____ Testo di partenza
Dal governo

Tagli: Federfarma e Assobiomedica sugli scudi

Si moltiplicano gli allarmi sulle nuove prospettive delineate dal testo dell'intesa sui tagli da 2,352 mld per il 2015 tra Governo e Regioni. Federfarma e Assobiomedica sugli scudi e scende in campo anche la politica con un esponente della maggioranza, Raffaele Calabrò (Ncd).

Federfarma ritiene che «se fossero confermati i nuovi tagli alla spesa farmaceutica territoriale anticipati dalla stampa, si continuerebbero a impoverire il servizio farmaceutico e le farmacie, già colpite in passato da innumerevoli interventi».

La spesa farmaceutica territoriale, spiega la federazione nazionale dei titolari di farmacia, è infatti «già stata fortemente ridotta negli ultimi anni tanto da essere oggi tornata ai livelli del 2001, malgrado l'aumento della cronicità e dell'età media della popolazione. Inoltre, si tratta di una voce di spesa trasparente perché la pubblica amministrazione ha a disposizione i dati di spesa e di consumo forniti dalle farmacie in tempo reale».

«Sarebbe assurdo - osserva Annarosa Racca, presidente di Federfarma - che i tagli, invece di incidere sugli sprechi e i molti disservizi della sanità, andassero ancora una volta a colpire la farmaceutica e, al suo interno, proprio la farmaceutica territoriale, il comparto più monitorato di tutti».
________
____ Dati forniti
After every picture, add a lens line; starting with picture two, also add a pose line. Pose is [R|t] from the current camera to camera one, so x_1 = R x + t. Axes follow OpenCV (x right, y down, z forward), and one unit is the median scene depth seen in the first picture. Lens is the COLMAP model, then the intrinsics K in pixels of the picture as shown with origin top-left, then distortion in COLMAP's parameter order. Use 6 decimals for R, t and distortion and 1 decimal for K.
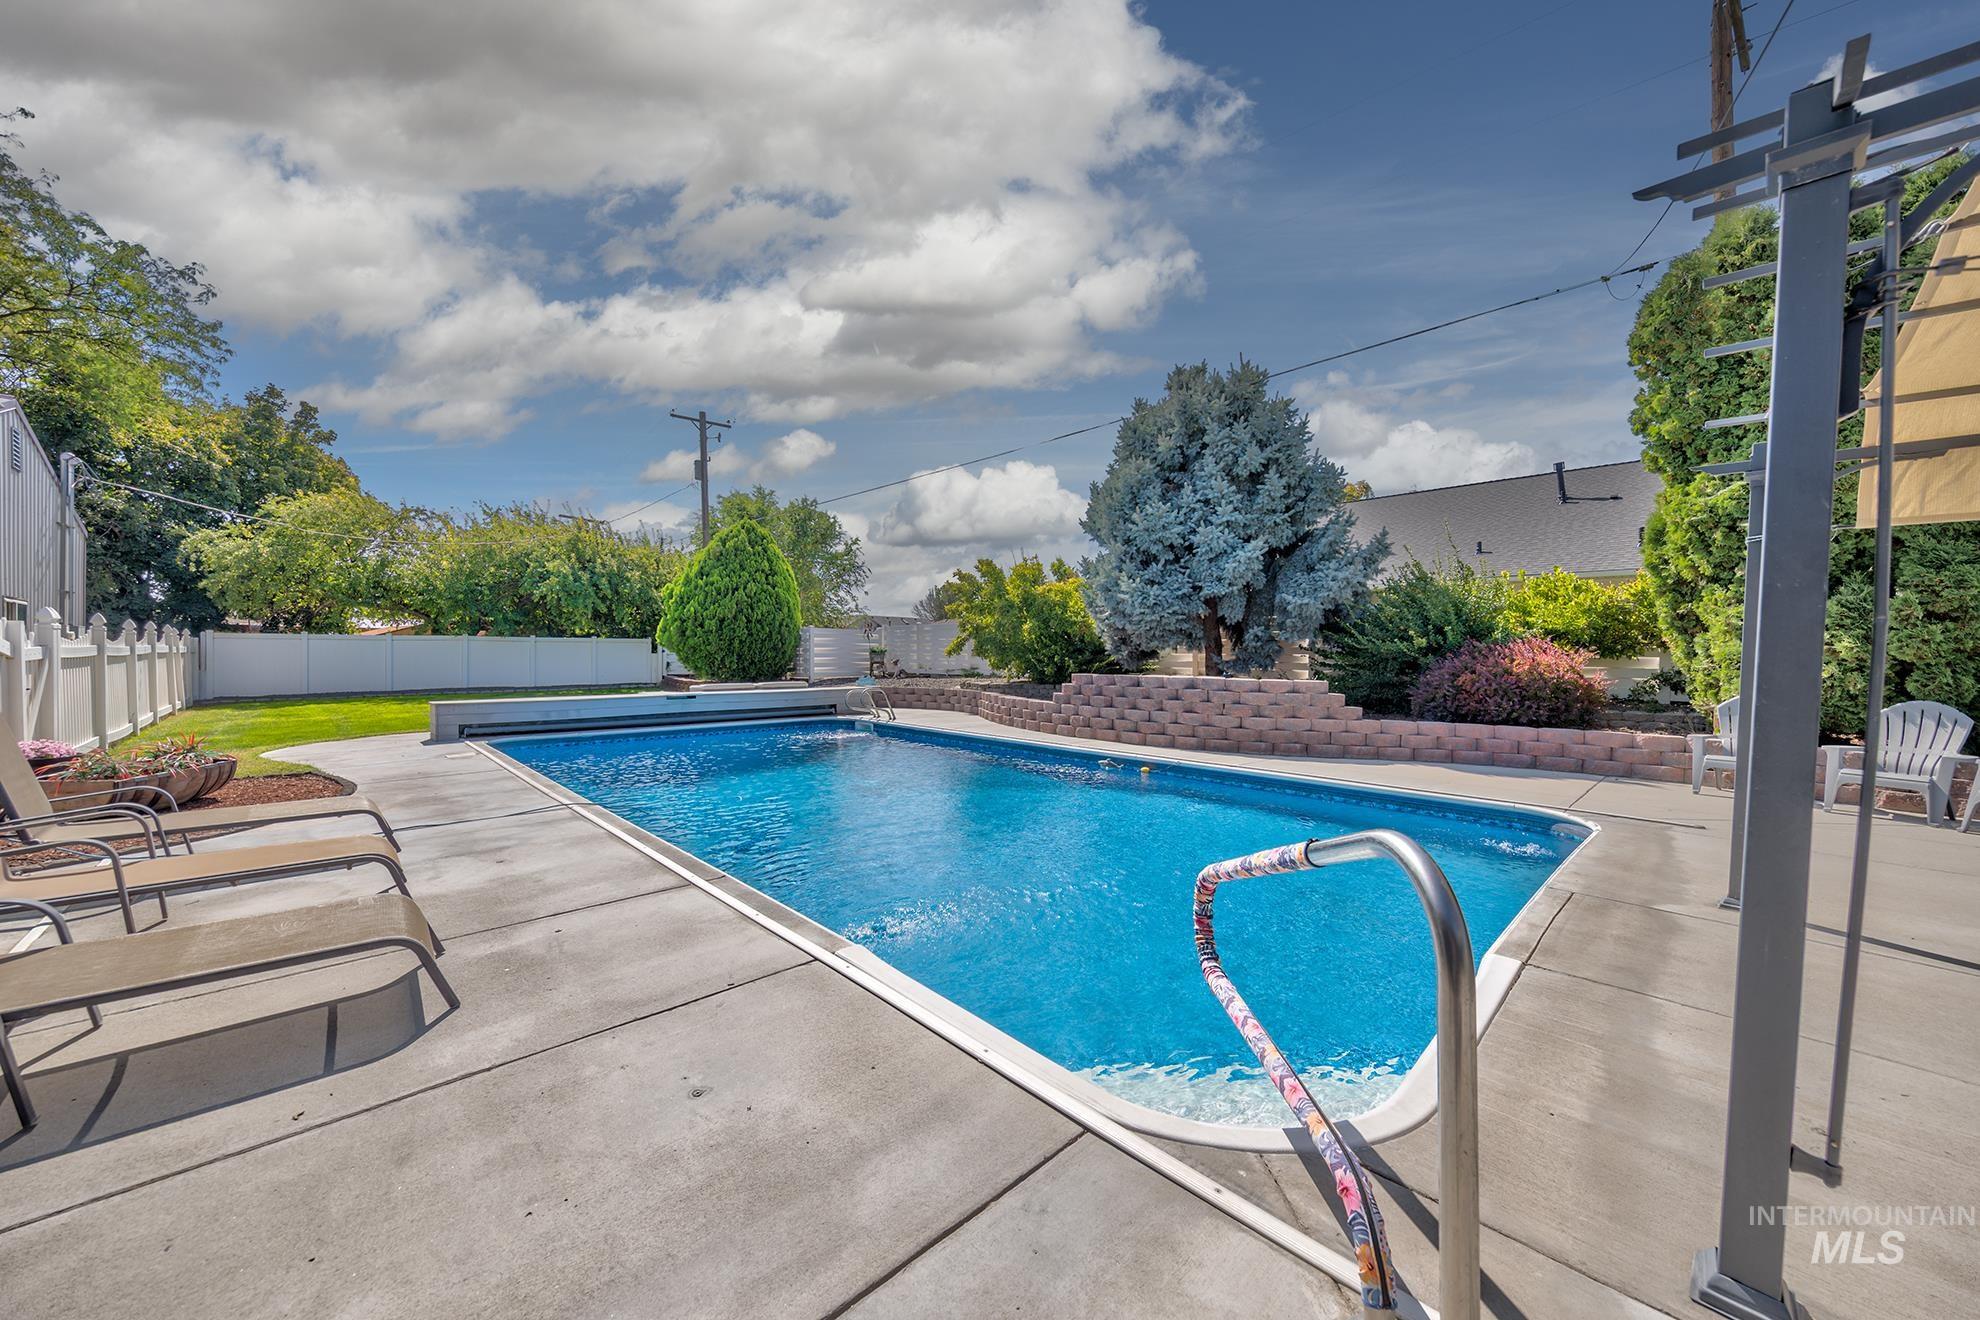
lens RADIAL K [[713.9, 0, 993.9], [0, 713.9, 661.8], [0, 0, 1]] dist [-0.000455, -0.000036]
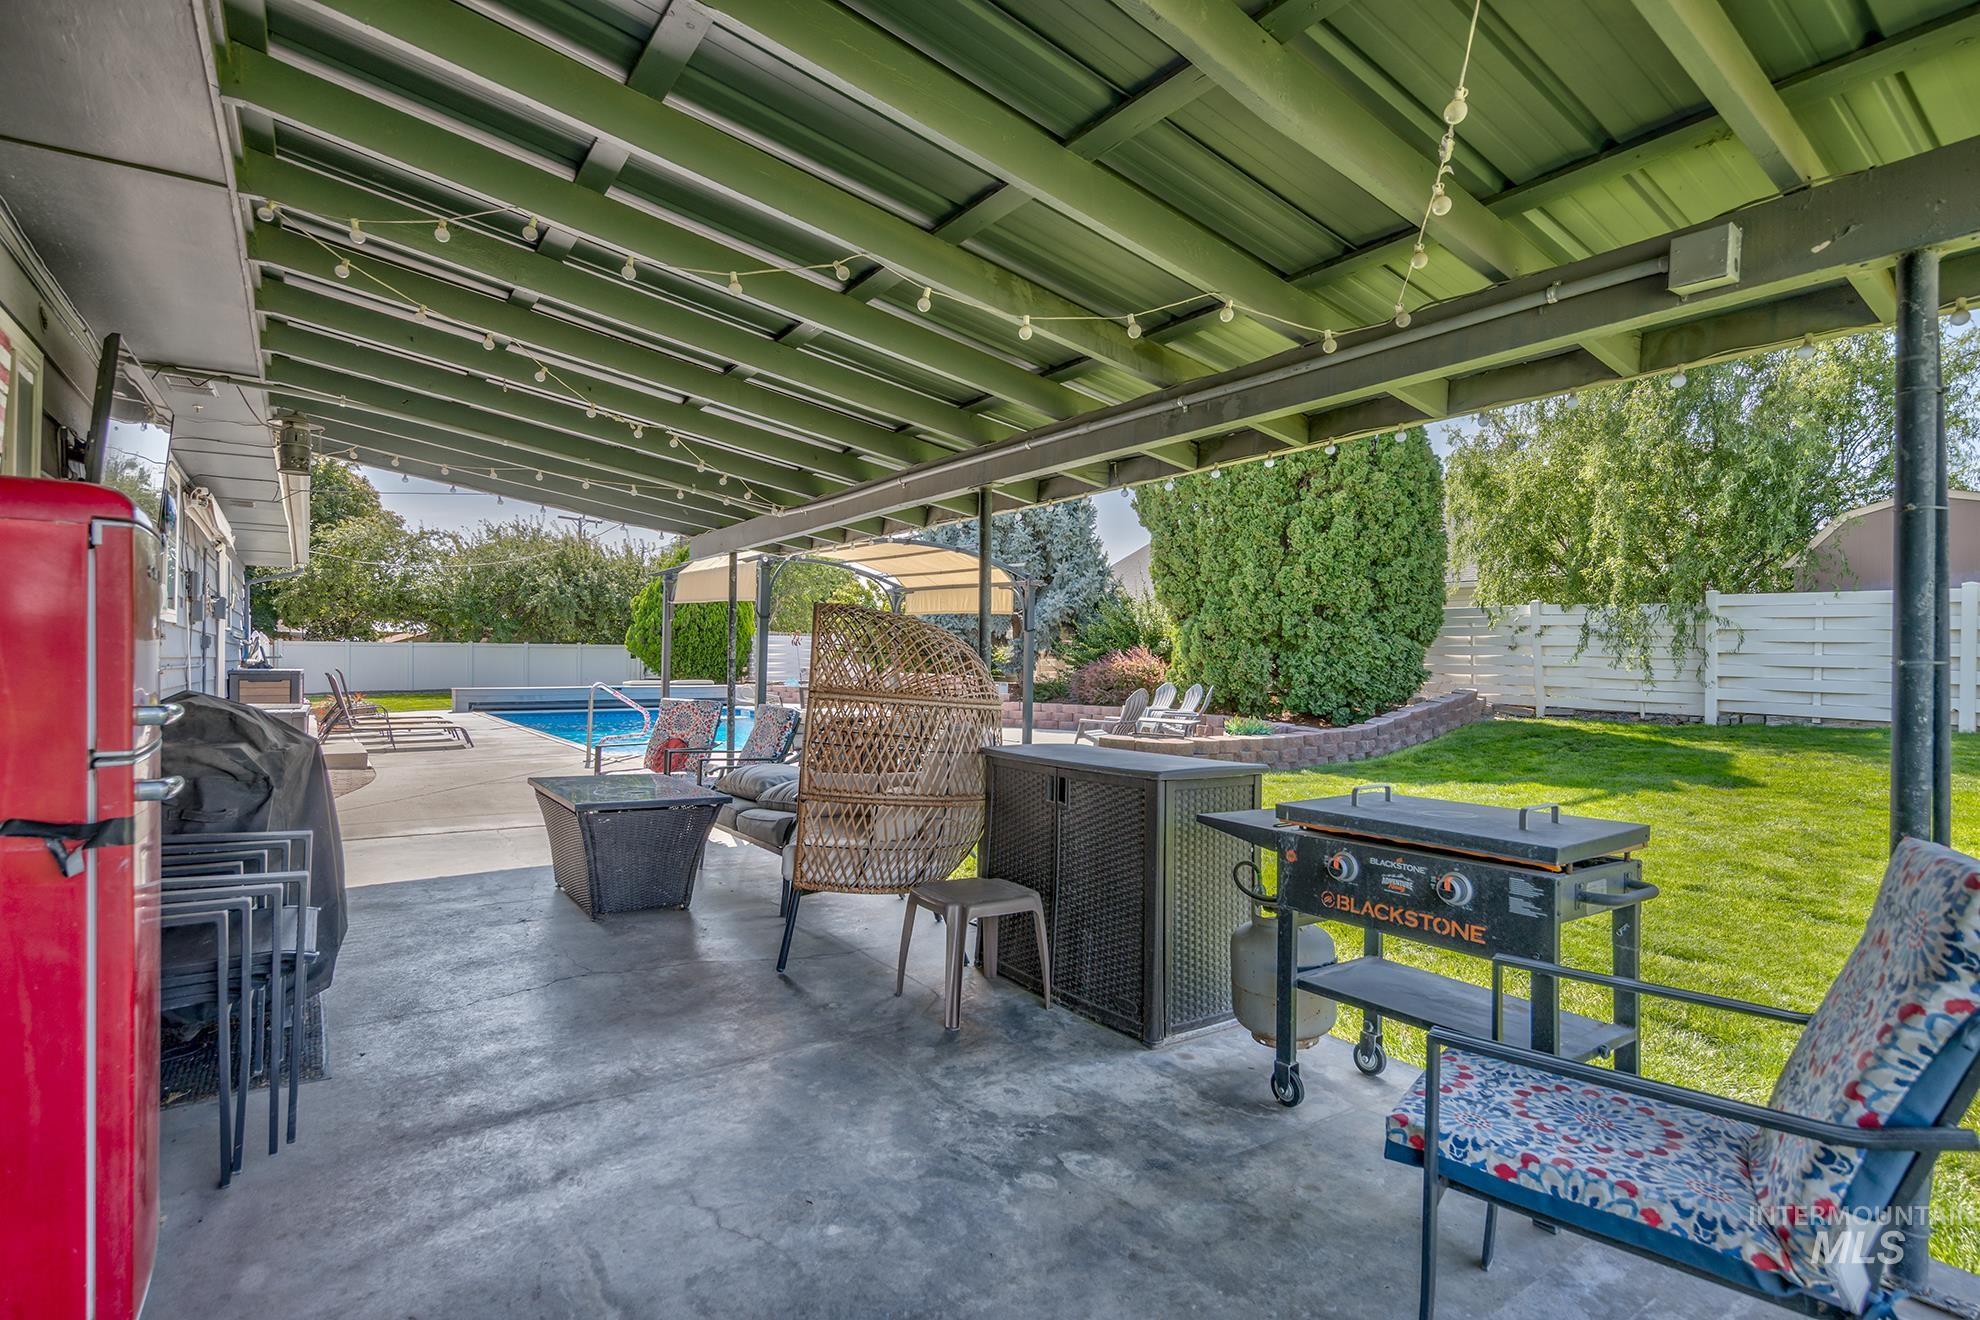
lens RADIAL K [[979.8, 0, 987.5], [0, 979.8, 655.7], [0, 0, 1]] dist [0.000179, 0.000075]
pose [[0.988878, -0.000780, -0.148724, 0.289908], [-0.001236, 0.999909, -0.013461, 0.003754], [0.148721, 0.013495, 0.988787, -0.398615]]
________
§ **Applica quanto letto**:
1. Nel testo sui tagli, riscrivi il passo che comincia con le parole contenenti "Si moltiplicano gli" e finisce con "Raffaele Calabrò (Ncd).", scambiando "Regioni" con "Comuni".
2. Secondo il testo sui tagli, perché la spesa farmaceutica territoriale è una voce di spesa trasparente?
Per rispondere basta il testo sui tagli, senza guardare l'elenco.

§ **Soluzioni degli esercizi**:
1.
Si moltiplicano gli allarmi sulle nuove prospettive delineate dal testo dell'intesa sui tagli da 2,352 mld per il 2015 tra Governo e Comuni. Federfarma e Assobiomedica sugli scudi e scende in campo anche la politica con un esponente della maggioranza, Raffaele Calabrò (Ncd).

2. Perché la pubblica amministrazione ha a disposizione in tempo reale i dati di spesa e di consumo forniti dalle farmacie.